Skinner MA, Choudhury MS, Homan SD, Cowan JO, Wilkins GT, Taylor DR

Department of Medicine, Dunedin School of Medicine, University of Otago, Dunedin, New Zealand.

STUDY OBJECTIVES: To evaluate the frequency of sleep-disordered breathing (SDB) in patients presenting with acute cardiovascular events. DESIGN: Repeat observational study. SETTING: Coronary care unit of a university hospital. PATIENTS: A total of 26 patients presenting with unstable angina, myocardial infarction, or left ventricular failure.
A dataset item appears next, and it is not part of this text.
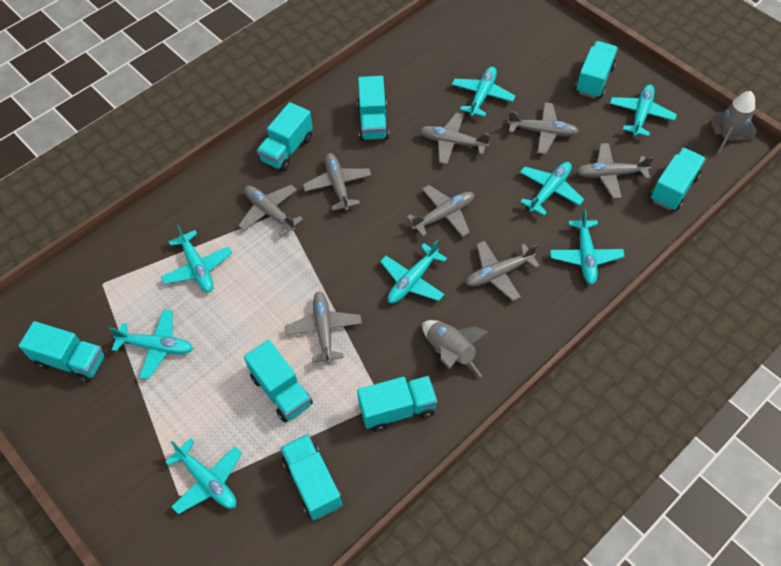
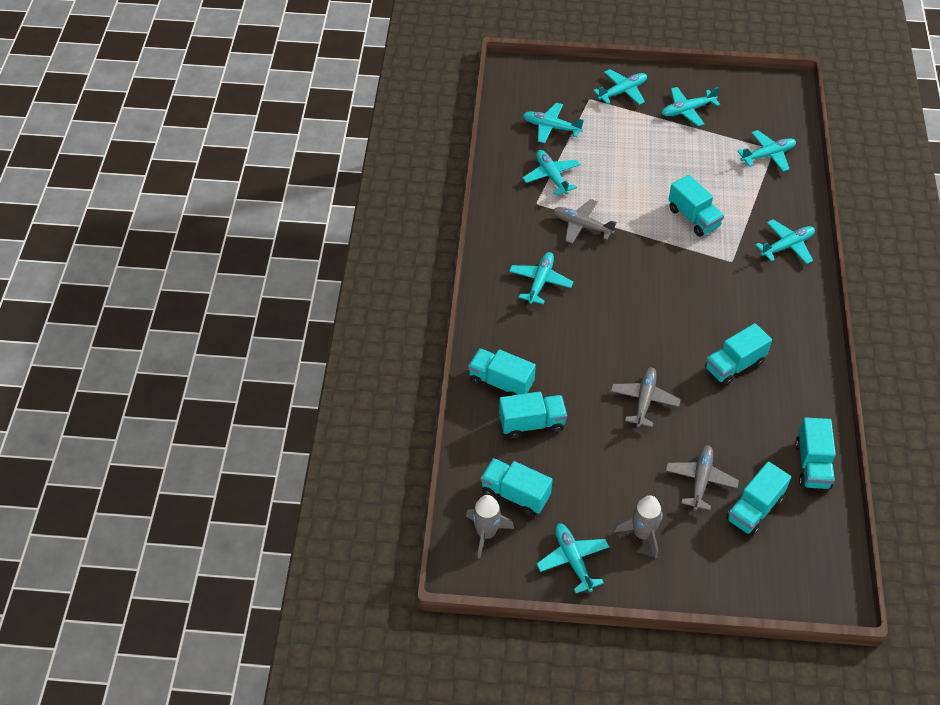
grey plane: [238,185,303,236] [285,292,362,364] [303,153,372,211] [407,185,474,237] [420,113,490,164] [466,241,540,301] [508,102,579,154] [576,143,654,199] = 8 -> [553,199,617,244] [611,367,681,427] [666,445,739,510] = 3
turquoise truck: [19,321,105,382] [244,340,313,422] [257,102,313,171] [280,434,342,520] [357,76,389,141] [357,376,438,432] [575,41,618,98] [650,148,706,211] = 8 -> [468,348,536,396] [481,458,553,516] [499,392,567,439] [668,175,724,237] [705,323,772,386] [726,461,791,536] [795,417,836,489] = 7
MEASUREMENTS: Level 3 portable sleep study performed at the time of acute presentation (study 1; 26 patients) and again > or = 6 weeks later (study 2; 18 patients). RESULTS: SDB (apnea-hypopnea index > or = 15) was identified in 13 of 26 patients (50%) during study 1. One patient had central sleep apnea. Of the 18 who completed the two studies, SDB was confirmed in 10 of 18 patients (56%) during study 1 but in only 5 of 18 patients (28%) during study 2. All five of those patients had obstructive sleep apnea (OSA). Six patients were deemed to have false-positive results for SDB at follow-up, and one patient was deemed to have a false-negative result. Detailed analysis suggested that supine posture during study 1 may have contributed to the high false-positive rate, even though only three of six patients fulfilled the criteria for positional OSA. CONCLUSIONS: SDB occurs commonly in patients presenting with an acute cardiovascular event. Consideration of the diagnosis of SDB is an important strategy for secondary prevention. However, our findings indicate that SDB abnormalities may be transient. Sleep studies to investigate SDB as a potential risk factor for cardiovascular morbidity should be carried out when the patient is clinically stable.

Published 17 January 2005 in Chest, 127(1): 66-71.